KARACA

63.6K 1.5K 349
                                    

Yeni bir hikayeden merhaba.Umarım bu da diğerleri gibi çok güzel olur.Bol bol okuyucusu ve de destekçisi olur. :) Ve bölümümüzü beğendiysek de OY VERELİM olur mu, onlara çok ihtiyacım var çünkü. :) Bir de bu bölümün isminden anlayacağınız üzere daha çok Karaca'ya ağırlık verdim.

İlk hikayemiz ATEŞ VE GÜNEŞ'İ Okumadan bunu okumayın,çok fazla ipucu alabilirsiniz.

Hikayemiz 2016 yılında geçiyor yavaş yavaş 2017'ye geleceğiz.Sizleri seviyorum.
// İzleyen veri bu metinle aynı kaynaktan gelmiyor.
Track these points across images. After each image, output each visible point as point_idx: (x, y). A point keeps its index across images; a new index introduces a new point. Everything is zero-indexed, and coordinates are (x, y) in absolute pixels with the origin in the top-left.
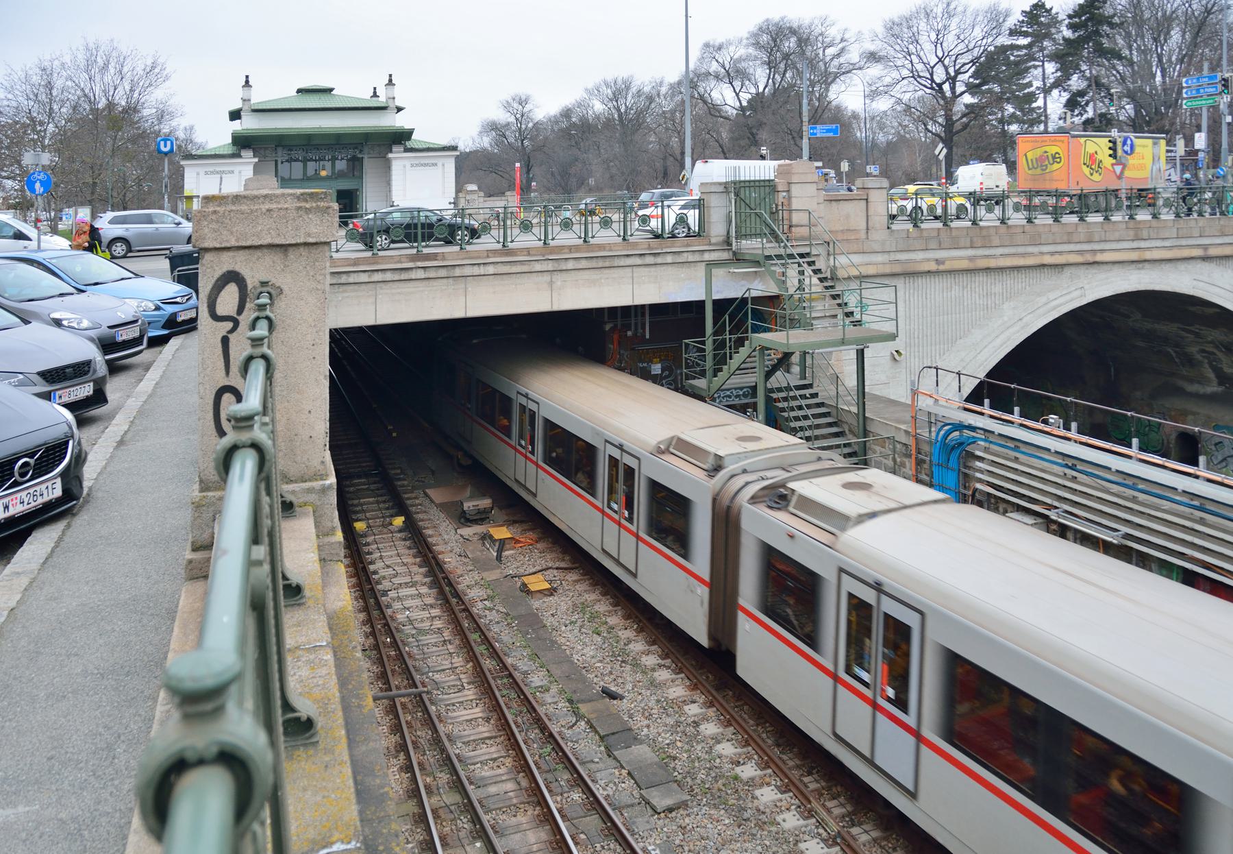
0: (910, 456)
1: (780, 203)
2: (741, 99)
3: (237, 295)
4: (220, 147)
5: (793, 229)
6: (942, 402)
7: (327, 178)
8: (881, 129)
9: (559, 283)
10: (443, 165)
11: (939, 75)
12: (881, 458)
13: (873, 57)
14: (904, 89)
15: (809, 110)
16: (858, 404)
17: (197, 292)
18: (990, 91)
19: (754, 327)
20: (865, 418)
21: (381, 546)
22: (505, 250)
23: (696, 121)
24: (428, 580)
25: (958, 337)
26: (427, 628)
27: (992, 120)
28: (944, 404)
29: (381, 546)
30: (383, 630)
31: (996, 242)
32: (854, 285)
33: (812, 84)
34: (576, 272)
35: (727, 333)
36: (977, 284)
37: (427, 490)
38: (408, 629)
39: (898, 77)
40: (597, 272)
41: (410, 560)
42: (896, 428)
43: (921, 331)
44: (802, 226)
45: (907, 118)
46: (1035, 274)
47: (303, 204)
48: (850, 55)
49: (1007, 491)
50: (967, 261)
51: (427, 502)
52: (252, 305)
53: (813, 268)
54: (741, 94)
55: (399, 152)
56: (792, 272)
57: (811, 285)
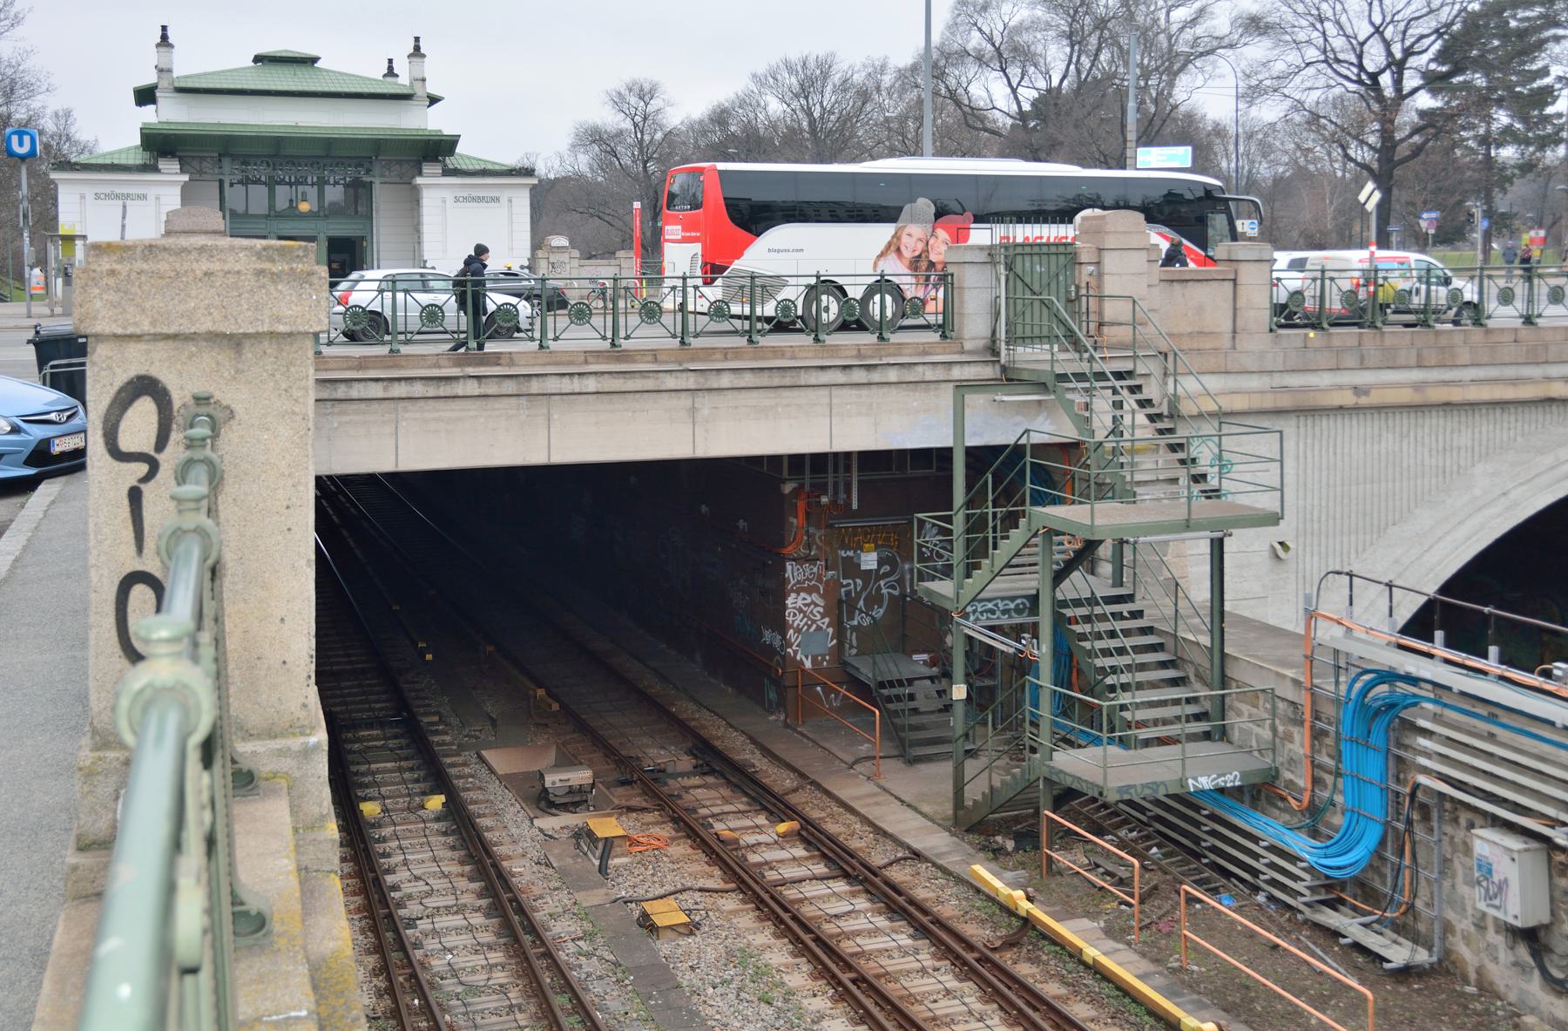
0: (1301, 723)
1: (1083, 285)
2: (1021, 98)
3: (153, 419)
4: (120, 152)
5: (1106, 329)
6: (1359, 633)
7: (310, 215)
8: (1265, 156)
9: (706, 412)
10: (510, 201)
11: (1374, 58)
12: (1251, 725)
13: (1255, 25)
14: (1308, 84)
15: (1138, 120)
16: (1211, 631)
17: (84, 404)
18: (1466, 86)
19: (1036, 495)
20: (1223, 655)
21: (405, 843)
22: (615, 352)
23: (942, 137)
24: (484, 902)
25: (1390, 524)
26: (482, 983)
27: (1468, 139)
28: (1363, 636)
29: (405, 843)
30: (407, 985)
31: (1464, 356)
32: (1209, 428)
33: (1146, 74)
34: (735, 393)
35: (990, 504)
36: (1427, 430)
37: (484, 753)
38: (449, 985)
39: (1299, 61)
40: (771, 393)
41: (455, 868)
42: (1278, 674)
43: (1324, 510)
44: (1121, 324)
45: (1312, 136)
46: (1537, 415)
47: (267, 265)
48: (1215, 22)
49: (1473, 791)
50: (1410, 390)
51: (484, 771)
52: (181, 436)
53: (1139, 396)
54: (1020, 90)
55: (434, 175)
56: (1102, 405)
57: (1133, 426)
DİĞER YB DE HAFTAYA GELECEK. Keyifli okumalar!

****************

HAZİRAN 2016

"Belli etmesen de kırılacağını biliyorum."

"Yanlış biliyorsun, izin vermediğim sürece beni kimse kıramaz."

Gerçekten de öyleydi. Karaca naif bir kız olabilirdi ama asla aptal değildi. Bu vakte kadar hep iyi niyetli davranarak içindeki o küçük kızı göstermiş bu yüzden de kalbi kırılmıştı. Ancak işler son bir sene de hiç olmadığı kadar değişmişti. Karaca çok daha iyi ve kırılmaz hissediyordu kendini.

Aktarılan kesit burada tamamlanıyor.